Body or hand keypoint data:
[Start of Attachment]

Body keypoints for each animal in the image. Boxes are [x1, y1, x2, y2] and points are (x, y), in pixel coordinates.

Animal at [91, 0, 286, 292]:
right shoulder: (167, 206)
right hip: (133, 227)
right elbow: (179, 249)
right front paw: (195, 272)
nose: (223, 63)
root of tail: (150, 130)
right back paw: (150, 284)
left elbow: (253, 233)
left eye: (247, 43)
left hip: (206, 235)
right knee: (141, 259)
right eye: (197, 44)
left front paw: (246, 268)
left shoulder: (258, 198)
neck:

[End of Attachment]

**Directions:**
Look through the entries above. Copy each line in which the string "left" occurs.

**Result of this exercise:**
left elbow: (253, 233)
left eye: (247, 43)
left hip: (206, 235)
left front paw: (246, 268)
left shoulder: (258, 198)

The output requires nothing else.